Claude Duval the highwayman celebrated in song and story was captured in "The Hole in the Wall," a well-patronized tavern of the 17th century. It stood in Chandos Street, the second house from Bedford on the north side of the road.

Adelphi Terrace

High above Victoria Embankment, Adelphi Terrace, with Cleopatra's Needle just below by the riverside, shows a line of fine old derelict houses whose windows command a view of the Thames, Waterloo and Charing Cross bridges, and the picturesque confusion of shipping on the Surrey side so often muffled in fog. In the house No. 5, Garrick the actor died, and on a tablet are the words:

David
Garrick
Actor
Lived Here
B 1716
D 1779

The neighbourhood is known as The Adelphi. In 1760, four brothers, Scotch architects named Adam, began laying out the roads, and their names were given to William, Adam, John and Robert streets. At No. 2 Robert Street lived Thomas Hood, and here he wrote the "Song of the Shirt."

Near Buckingham Street once stood the palace of George Villiers, Duke of Buckingham, given him by King James I. Before that, in the time of the Reformation, it had belonged to the Archbishop of York and was on the south, or river, side of the Strand.
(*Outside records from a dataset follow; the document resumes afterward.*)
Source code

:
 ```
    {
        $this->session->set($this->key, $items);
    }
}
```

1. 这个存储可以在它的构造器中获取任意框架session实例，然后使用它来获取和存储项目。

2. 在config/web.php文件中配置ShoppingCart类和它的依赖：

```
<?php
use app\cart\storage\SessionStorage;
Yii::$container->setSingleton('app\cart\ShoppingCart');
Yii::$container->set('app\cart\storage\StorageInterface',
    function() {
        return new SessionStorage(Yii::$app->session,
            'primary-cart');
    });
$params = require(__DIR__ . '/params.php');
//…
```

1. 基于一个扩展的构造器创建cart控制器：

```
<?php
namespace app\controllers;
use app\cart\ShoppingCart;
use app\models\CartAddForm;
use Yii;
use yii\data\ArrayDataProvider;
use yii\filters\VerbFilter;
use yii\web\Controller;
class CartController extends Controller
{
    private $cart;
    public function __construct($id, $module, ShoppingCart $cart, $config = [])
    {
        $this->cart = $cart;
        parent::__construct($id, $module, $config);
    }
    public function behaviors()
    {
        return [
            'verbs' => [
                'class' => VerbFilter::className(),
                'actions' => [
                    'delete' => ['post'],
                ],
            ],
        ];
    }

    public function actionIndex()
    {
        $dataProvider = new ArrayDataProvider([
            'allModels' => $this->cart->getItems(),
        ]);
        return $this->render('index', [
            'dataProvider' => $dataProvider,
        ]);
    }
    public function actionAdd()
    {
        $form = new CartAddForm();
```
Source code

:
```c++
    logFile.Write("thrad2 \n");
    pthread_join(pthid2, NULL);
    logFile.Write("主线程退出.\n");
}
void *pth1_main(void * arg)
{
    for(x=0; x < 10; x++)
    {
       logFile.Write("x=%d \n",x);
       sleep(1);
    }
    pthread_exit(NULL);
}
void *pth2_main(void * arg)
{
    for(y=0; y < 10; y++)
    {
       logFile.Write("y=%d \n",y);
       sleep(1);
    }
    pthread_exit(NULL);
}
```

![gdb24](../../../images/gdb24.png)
The street is dreary and desolate appearing now. In a house at one end near the old Water Gate Dickens had Betsy Trotwood engage a room for David Copperfield in the book of that name. Across the way at the southwest corner overlooking the river Samuel Pepys lived for many years, and Jean Jacques Rosseau and David Hume lived together in this street in 1765.

In the public gardens beyond Buckingham Street is the Water Gate of York House, a substantial relic in the middle of green lawns. It was built by the Duke of Buckingham as the first stage in the rebuilding of York Palace but the task was never completed.